How many acres of peanuts will be planted in the United States and in the biggest state, Georgia? That’s what the market wants to know. With 50% of production coming from the Peach State, a 10% acreage increase is significant. It is hard to chase a market you can’t catch.
The acreage planting mix is a decision influenced by items such as contract offers from local buying points and shellers, cost of production, prices and costs of competing crops, working equipment, farm labor, availability of chemicals and even seed costs and availability. After a 10% reduction last year, farmers are coming off a good year in 2022 with positive thoughts.
Looking ahead, farmers know an increase in costs of production is certain. So, they are looking for more this year. The current crop market is still very firm with prices in the low 60 cents per pound. Prices seem to have been buoyed by strong demand at home, and by a questionable South American crop outcome, the usual source for the European Union’s peanut-buying interests.
New crop is still trading minimally, and 2023 contracting in all regions for farmer stock has not picked up. Once again, buyers’ ideas are in the mid 50 cents per pound. Things could still change before planting, so farmers have not rushed to buying points to sign up.
Adding to the marketing mixture are grower cooperatives. Growers plant a required number of acres as quota to cover cooperative stock. Estimating acres above co-op stock is not easy. Some industry experts estimate co-op designated planting could be as high as 800,000 acres.
Options And Decisions
Most shellers have offered $525 per ton for runner-type peanuts, $525 per ton for the high-oleic oil varieties and $555 per ton on Virginia-type peanuts. Some shellers are offering a sheller pool with a $500 per-ton floor.
Buyers continue to point to cotton at 80 cents per pound as a reason peanut should see acreage increases and falling prices for raw-shelled kernels. However, one survey has cotton acreage estimated down 17%. The option is $535 per-ton peanuts versus 80 cents per-pound cotton. It’s decision time.
Higher Reference Price
The Price Loss Coverage program will not have a payout in October because the average price of peanuts paid to farmers was above the $535 per-ton reference price. The U.S. Peanut Federation has made increasing the reference price a top priority in the new Farm Bill.
One sheller recently announced a payout of $22 per ton, over and above contracts and other premiums from seed or irrigation.
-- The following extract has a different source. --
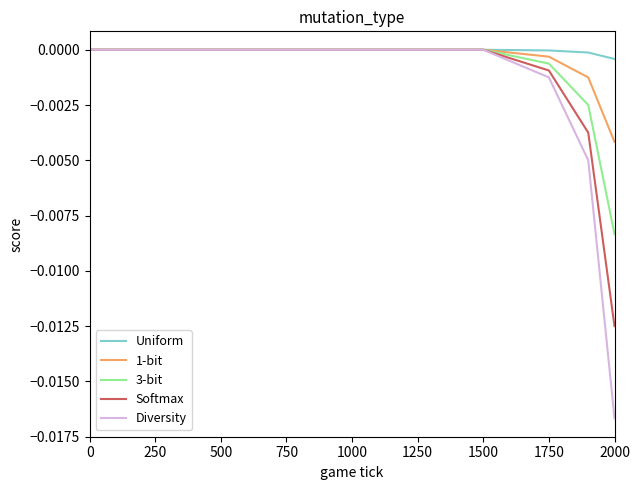

Rank the series by their average value, from highest to lowest.

Uniform, 1-bit, 3-bit, Softmax, Diversity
A new ReGeneration cover crop program may net the farmer another $10 per acre.
Seed cost is only a penny more than last year. Certified Georgia-06G is 84 cents per pound and registered seed is quoted at 86 cents per pound. Farmers paying on fall terms are priced at 87 cents per pound for certified and 89 cents per pound for registered seed.
Just when the trade thought demand was slipping, Peanut Stocks and Processing makes a major adjustment. Candy usage was down 36% last month and is now up 3.8% for the month. The raw peanut usage in primary products is suddenly changed from down 2.3% to down only 0.6%.
Peanut butter continues to show a growing, strong market, up 4.4% for the seven-month marketing year. In-shells are on a roll, up 11.8% during the same period. The good news for peanuts is that all categories — candy, snacks, PB and in-shells — are all positive in February compared to February 2022.
Markets are also positive for peanut exports. A delegation of shellers, growers and technical consultants visited ports in Hamburg and Rotterdam to observe the testing process first-hand and identify steps toward reducing the 20% inspection rate.
Import markets are concerned about origin from Argentina and Brazil. Peanuts in Argentina suffered great stress because of drought, very high temperatures and the aftermath of a frost on Feb. 18.
European Union buyers have swarmed U.S. shellers in the past few weeks, buying up significant quantities of the 2022 crop’s shelled goods for April to December delivery. If this trend remains, we could see the current crop market firm up from its current level of 63 cents per pound, and it could influence farmer-stock contracts.
Exports of peanuts continue to increase in Mexico and Canada, up 7.17% and 4.11%, respectively. A major change is the decline of China, down 40% from the previous year. Japan showed a 22% increase in exports with a 4.24% market share.
Things are looking good for peanuts. Now, we need to work toward keeping the peanut program in the Farm Bill, and hopefully increasing the reference price, so that farmers have some type of safety net in the future.